Comment vit-on dans un maquis mixte, cauchemar des parents ? Réponse d’une fille : « pour éviter d’éventuels dérapages, nous avons scindé l’habitation en deux compartiments. Les filles n’entrent pas chez les garçons et vice versa. Mais ce sont elles qui s’occupent de la cuisine et de la vaisselle tandis que les garçons s’emploient à d’autres tâches ménagères ».
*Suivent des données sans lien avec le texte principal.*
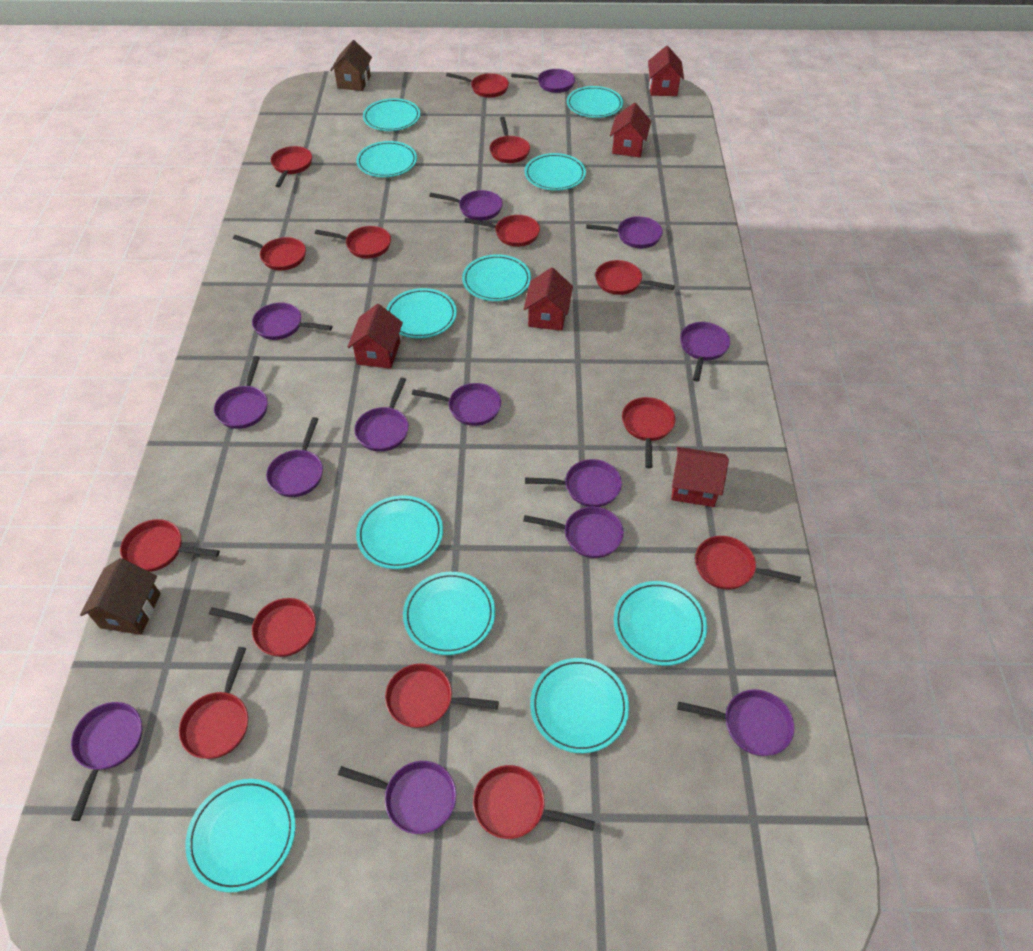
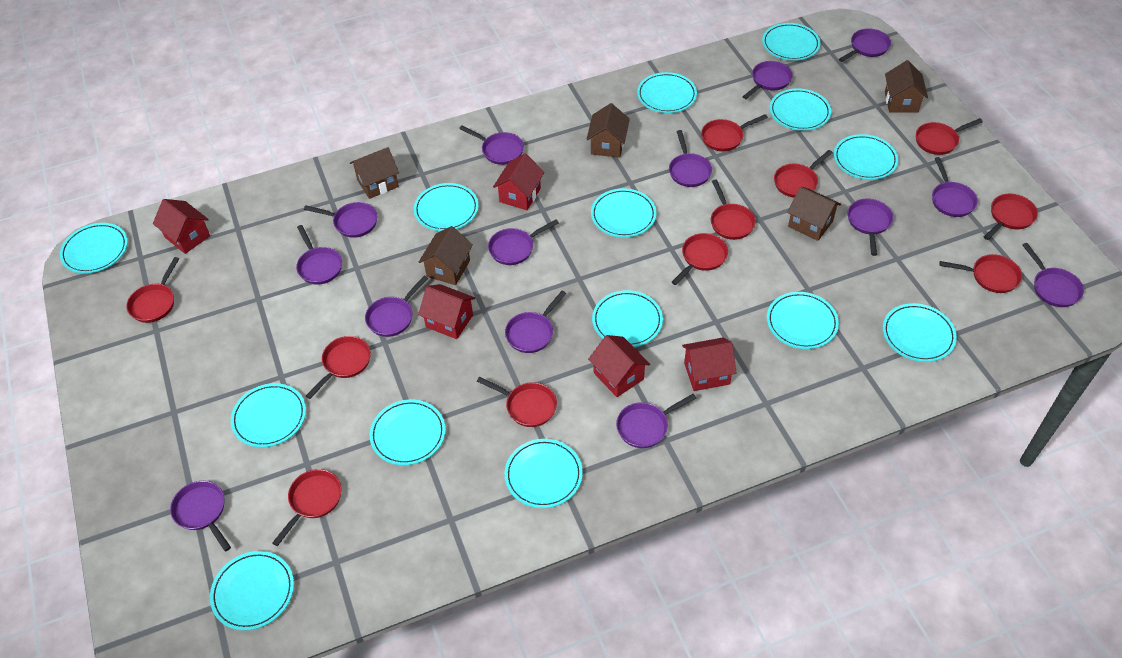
brown house: [80,558,161,635] [330,40,372,91] = 2 -> [350,147,399,199] [419,226,473,285] [586,103,630,158] [787,186,841,241] [885,60,928,113] = 5
red pan: [120,519,220,572] [179,647,248,759] [209,598,316,657] [233,235,306,271] [271,146,312,187] [315,226,391,259] [385,664,499,728] [446,73,509,98] [464,215,540,247] [473,765,595,839] [490,117,530,163] [595,260,675,295] [622,397,676,468] [695,536,801,590] = 14 -> [126,257,179,323] [272,469,341,546] [306,336,371,399] [477,377,557,427] [672,233,728,285] [701,114,768,151] [711,179,756,240] [774,150,833,198] [916,118,983,155] [939,254,1022,293] [984,194,1038,240] = 11
turquoise plate: [185,779,296,892] [356,141,417,177] [356,495,443,569] [363,98,420,131] [386,288,457,339] [403,572,495,655] [462,254,531,301] [525,153,586,191] [530,658,629,753] [567,86,623,118] [614,581,707,666] = 11 -> [60,223,128,274] [210,551,294,631] [231,383,306,447] [370,400,446,465] [414,183,479,231] [505,439,583,508] [591,188,657,238] [592,290,663,347] [637,72,697,113] [762,23,820,61] [767,292,839,349] [770,88,831,131] [834,134,898,180] [883,303,957,362] = 14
L’enseignement : plus en lingala qu’en français
Le règlement des maquisards est affiché au mur. Le responsable du chantier en garde copie. Le planning horaire est quasi invariable, à quelque chose près. Réveil à 5h30 et coucher à 22h00. Le non respect du règlement vaut, selon le cas, une exclusion temporaire ou définitive du maquis. « Jusqu’à présent, ils sont sages hormis les débats enflammés, le soir, autour du football », témoigne le responsable du chantier qui occupe un studio dans la concession.
Selon le programme, de lundi à samedi, dès le retour de l’école, le déjeuner est partagé ensemble. Après la sieste, de 16h00 à 18h00, vient la répétition des notes. Les plus brillants du groupe expliquent aux faibles. Au besoin, un répétiteur est appelé au secours. La particularité ici, c’est que l’enseignement se donne plus en lingala qu’en français. « C’est pour une meilleure compréhension », affirment tous les élèves. De 18h00 à 21h30, c’est la détente : chacun se livre à son hobby, en évitant de déranger le groupe. À 22h00, c’est l’heure de la prière qui précède le coucher. Le dimanche est déclaré journée de visites.
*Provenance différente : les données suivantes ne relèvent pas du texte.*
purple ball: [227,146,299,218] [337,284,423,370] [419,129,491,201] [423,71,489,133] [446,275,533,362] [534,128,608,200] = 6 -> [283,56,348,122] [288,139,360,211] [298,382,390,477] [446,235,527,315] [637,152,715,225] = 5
Un pied de nez à l’autorité
Interrogés sur le bien-fondé, ou non, de la pratique du maquis, les parents sont partagés. Les uns estiment que la préparation à l’examen d’État commence dès le premier jour de la rentrée scolaire. Pour eux, on ne finance pas la réussite, mais on la prépare. Ils craignent qu’au regard de l’affaiblissement de la morale à Kinshasa, autoriser le maquis soit la pire des décisions. Les autres banalisent la question : « au lieu d’incriminer les enfants, le mieux serait de les encadrer pendant cette période cruciale ».
Sur cette question, les chefs d’établissements scolaires n’émettent pas sur la même longueur d’ondes. Nicolas M., préfet d’une école privée, pense que se retrancher volontairement de son environnement habituel développe une attitude favorable au succès. « Même au lycée Bosangani, l’une des meilleures de la capitale, les élèves sont internées pendant cette période », affirme-t-il. Pour sa part, Romain S., superviseur d’une école chrétienne, le maquis doit être interdit parce qu’il « contribue à la propagation des antivaleurs ».
À titre de rappel, le gouverneur de la ville de Kinshasa avait décrété, en 2013, l’interdiction des maquis pour les finalistes du secondaire et promis des sanctions aux récalcitrants. La réalité, sur le terrain, fait un pied de nez à l’autorité.